When I was asked to read and review Juggler, Porn Star, Monkey Wrench I was also asked if I would like to interview the writer Rich Leder. Of course I said yes to this as I thought it would be great to get to know Rich a little better.
What made you become a writer?
I don’t think I became a writer. I think I've always been one. When I was a little kid, my army men had back stories, nicknames, and families at home that they wrote letters to. My army men were letter writers. When I was nine years old, I wrote a variety comedy show—a Laugh-In clone—that my friends and I performed in my garage for the neighborhood kids and parents. When I was 13, I wrote a stage play.
Flash forward west...I was a working professional screenwriter in Los Angeles for 15 years. I wrote television movies and feature films—18 of my scripts have been produced and aired around the world. When I tell you Hollywood was a crazy ride, I’m not kidding.
For the last six or seven years, I've been a novelist. I write funny books with smart/crazy/crafted stories and eccentric, hilarious characters. I’m a fast, fun, and easy read. So I’m writing for readers who want to jump off the speeding train of their lives for a few minutes and get lost in a world of lunatics maneuvering through stories that charge causally forward and make them laugh out loud.
My life is so full and insane sometimes that all I want to do is sit on my screened porch and disappear in a book that transports me—heart and soul and sense of humor—to somewhere, anywhere else. Just give me a few minutes. That’s all I ask.
I’m not special, so I think lots of readers feel the same way. And so maybe that’s what made me become a writer. Although my mother says I was born this way. My wife just rolled her eyes at that last sentence.
What do you love most about writing?
Crafting sentences is the thing I have loved about writing for the last 30 years. To this day, I still love to string words in a row, read them out loud (so I hear them) and say to myself, “Man, that’s a good sentence.”
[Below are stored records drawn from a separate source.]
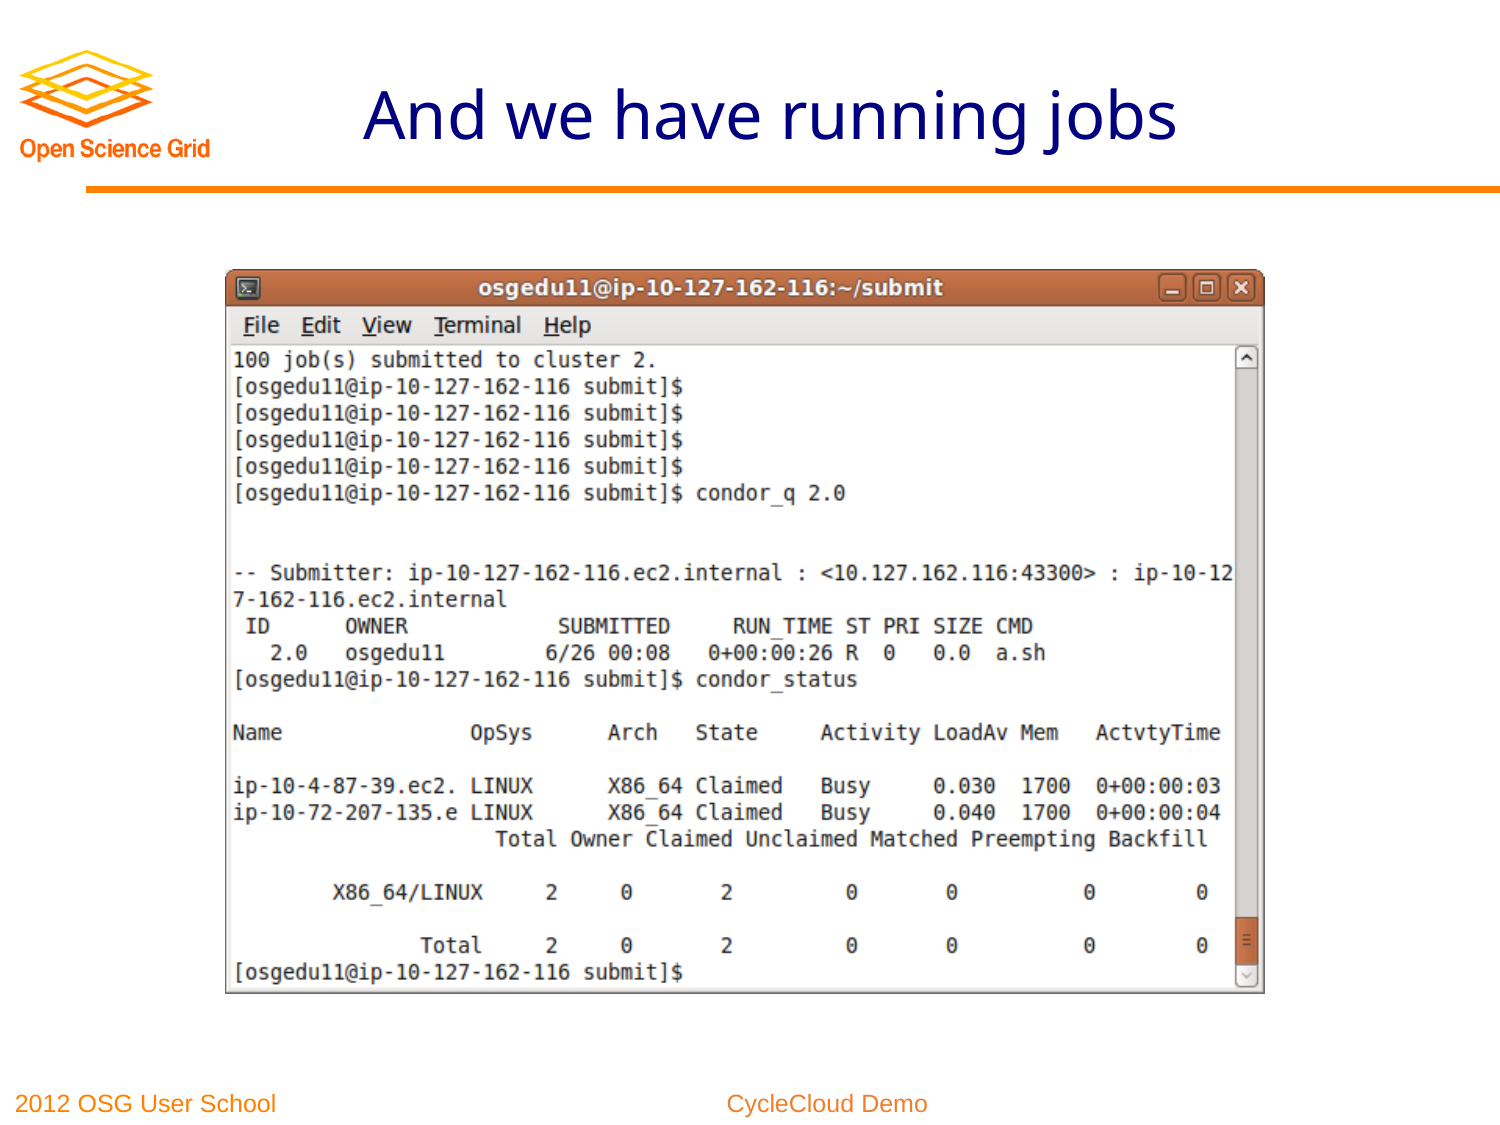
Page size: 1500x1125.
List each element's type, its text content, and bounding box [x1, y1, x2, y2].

picture [0, 27, 201, 179]
title And we have running jobs [201, 18, 1342, 207]
picture [225, 269, 1265, 994]
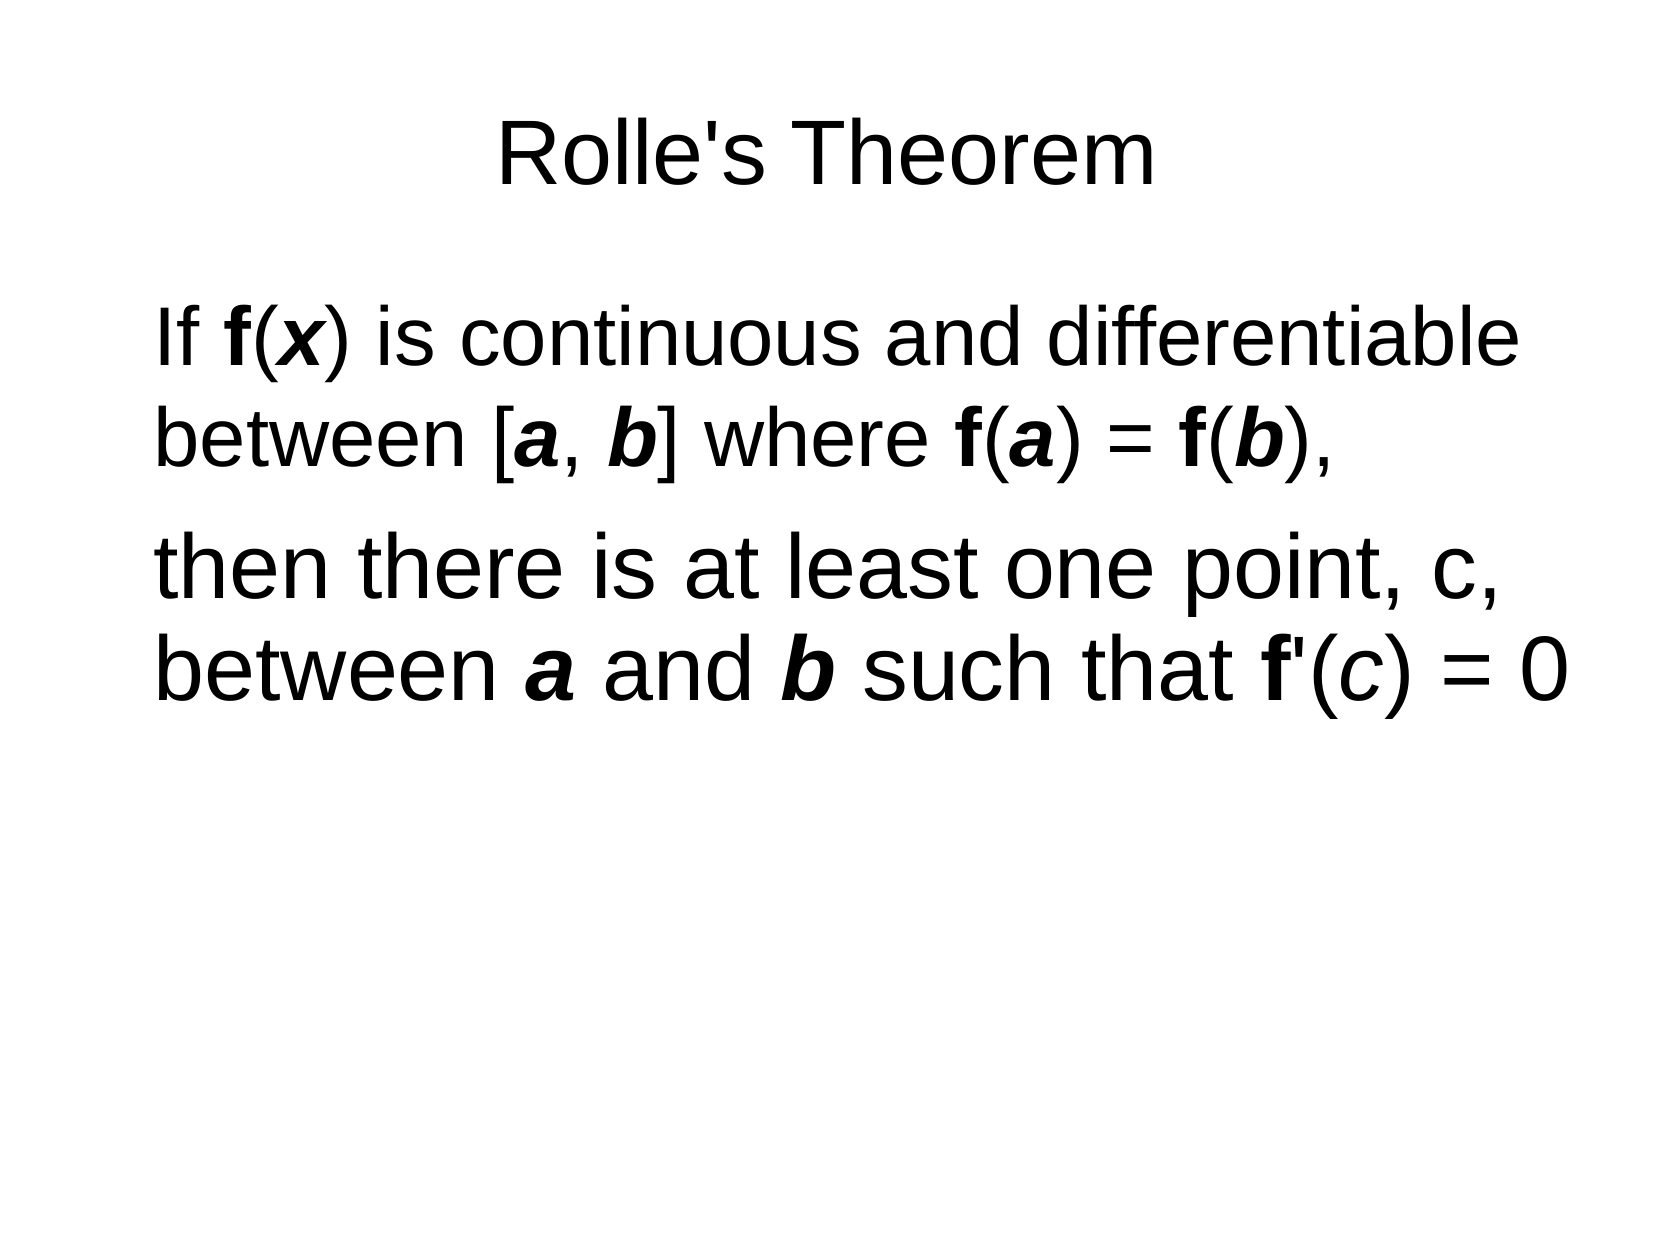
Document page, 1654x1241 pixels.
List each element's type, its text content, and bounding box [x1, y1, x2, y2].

title Rolle's Theorem [82, 49, 1571, 257]
list If f(x) is continuous and differentiable between [a, b] where f(a) = f(b), then there is at least one point, c, between a and b such that f'(c) = 0 [82, 290, 1571, 1201]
What do you feel is the toughest thing about writing?
Finding enough time to do it. Like most self-pubbing writers, I live a full life. I have outside business interests, I have children, and I have cars and a house and bills. I volunteer, and I coach, and I’m busy with people I like to see and things I like to do. And I’m a writer. I’ve somehow made time to write more than 40 movies and four novels, but finding enough time to write continues to be a challenge.
What would you be doing if you weren't a writer?
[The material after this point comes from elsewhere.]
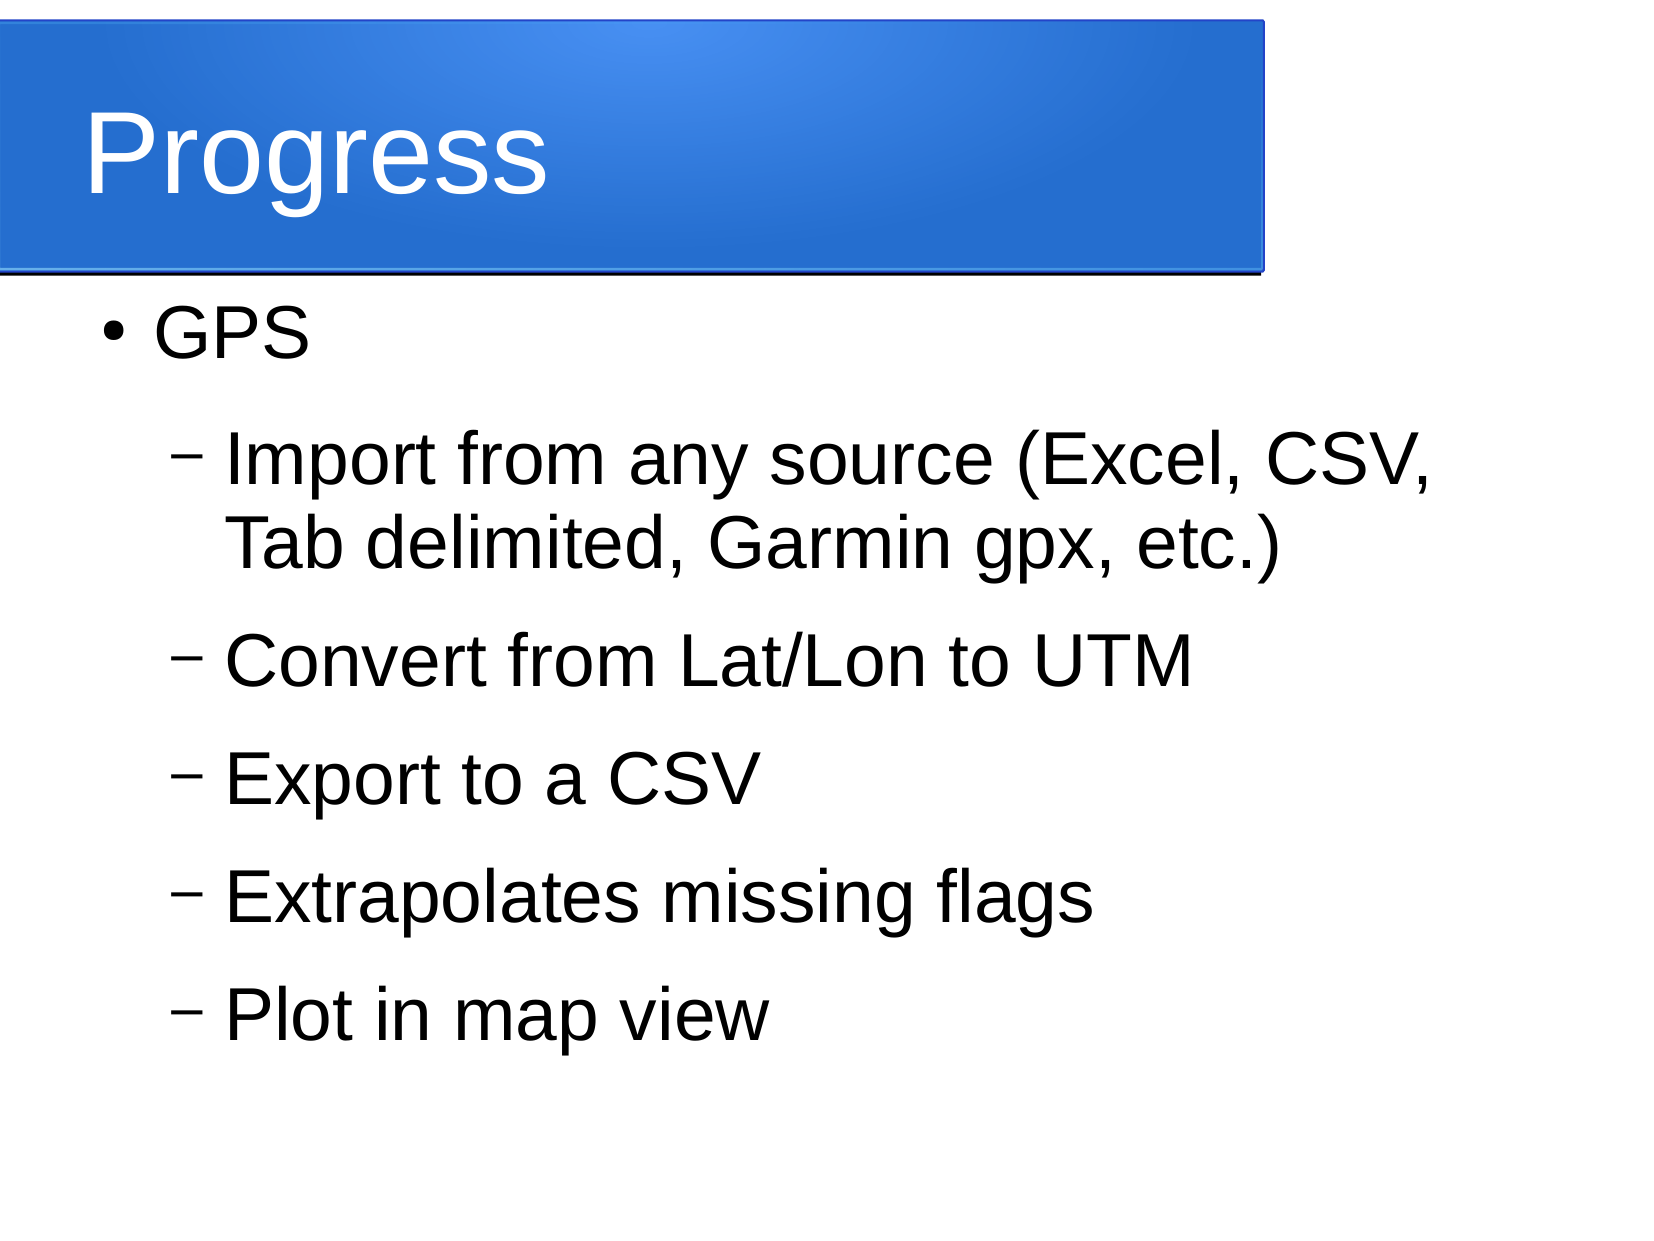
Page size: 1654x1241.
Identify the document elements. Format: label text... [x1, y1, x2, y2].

title Progress [82, 49, 1250, 257]
list GPS Import from any source (Excel, CSV, Tab delimited, Garmin gpx, etc.) Convert from Lat/Lon to UTM Export to a CSV Extrapolates missing flags Plot in map view [82, 290, 1538, 1201]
I would be a basketball coach. Or a sleep-away camp owner. Or a basketball coach who owns a sleep-away camp.
Other than writing what are your hobbies?
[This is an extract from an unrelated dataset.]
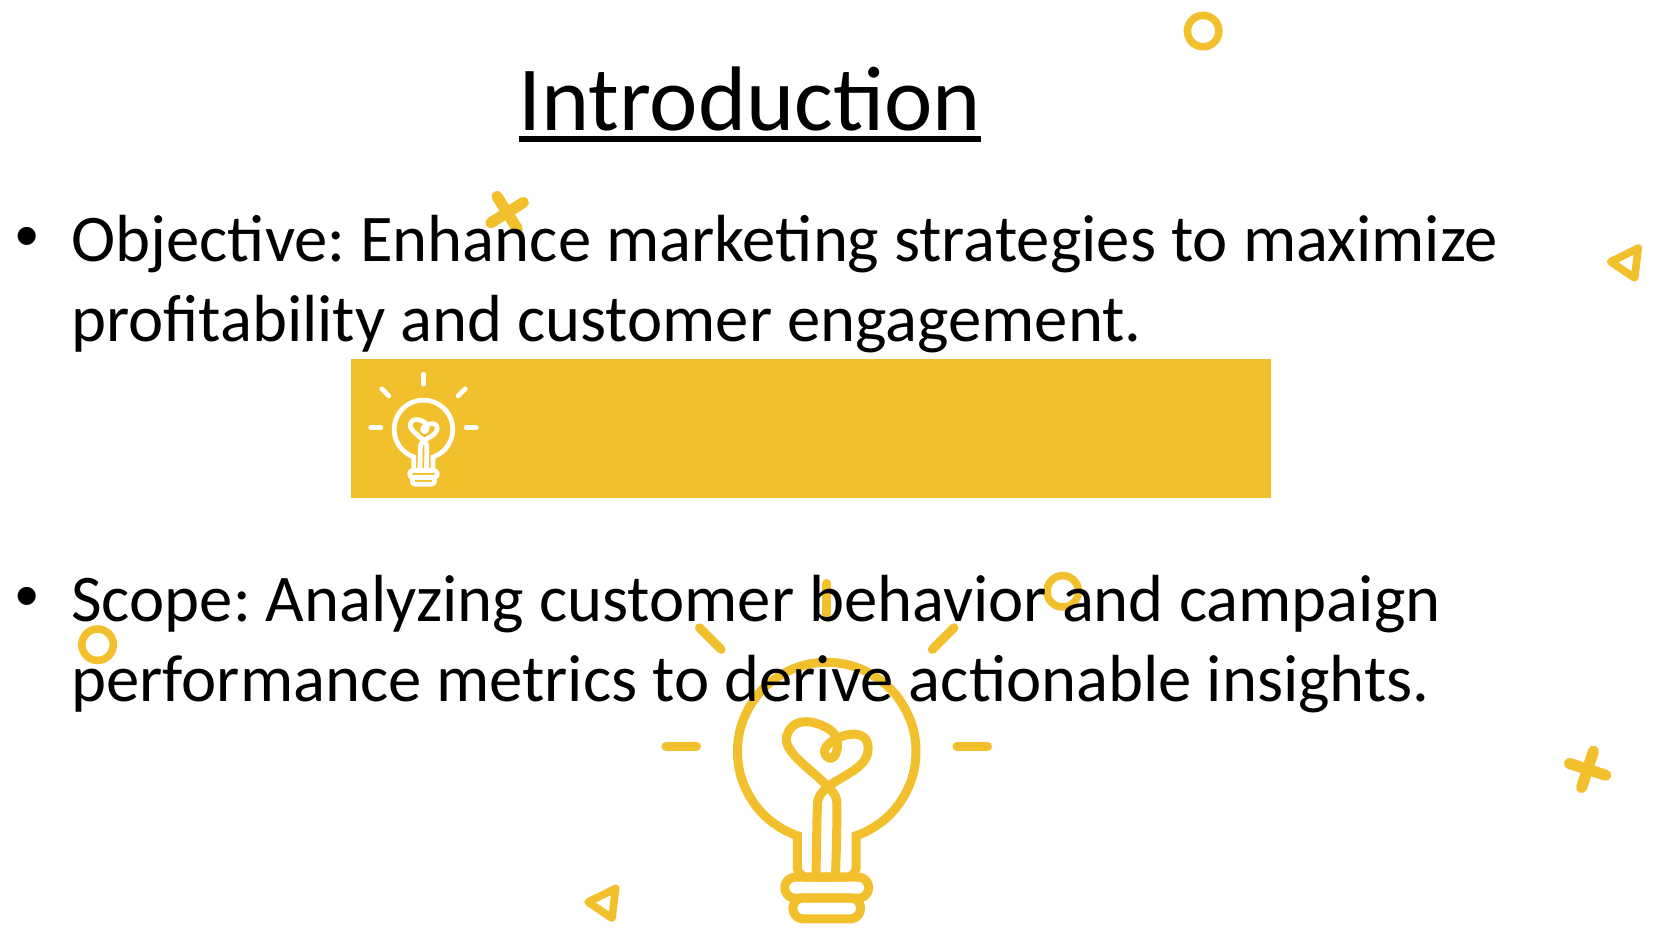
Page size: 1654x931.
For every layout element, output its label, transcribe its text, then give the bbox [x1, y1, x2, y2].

I don’t have a lot of time for hobbies. I write and exercise every day—I’m an avid swimmer and power walker (hey, I think I’m walking powerfully). I like to eat good food and drink fine Kentucky bourbon, and I tend to my other businesses, and I spend time with my wife and children. Maybe all of those are my hobbies.
What is your favourite book to read?
No way to pick just one. Here are some off the top of my head: The Sportswriter (Richard Ford), A Widow for One Year (John Irving), Trust Me On This (and lots of other novels by Donald E. Westlake), plenty of novels by Carl Hiaasen, everything by John D. MacDonald and Philip Roth and...oh, brother, I could keep going.
What is the best advice you have been given?
The longer and harder you work, the luckier you get.
Do you have any advice for up and coming writers?
Don’t write fiction because you want to make money from writing fiction. Write fiction because there’s a story in your heart that you have to tell. If you’re writing fiction to make money, you’re writing for the wrong reason. Write because you love your writing life.
What was your inspiration for Juggler, Porn Star, Monkey Wrench?
My life in LA. Juggler, Porn Star, Monkey Wrench is more or less the story of my improbable life in LA. Some of it is exactly true, some of it is inexactly true, but all of it is true enough.
It’s the story of a screenwriter at the end of his personal and professional ropes who takes a last-gasp job writing a ridiculous porn flick while coming to terms with the women in his life—his estranged wife, who left him to be a juggler, a manipulative porn star, and the beguiling granddaughter of the ancient Chinese healer he’s hired to cure his headaches. As he attempts to navigate this rocky road, he’s hired to adapt the phone book into a movie.
Thanks for interviewing me, Caroline. It's an honor to be a part of your cool blog today.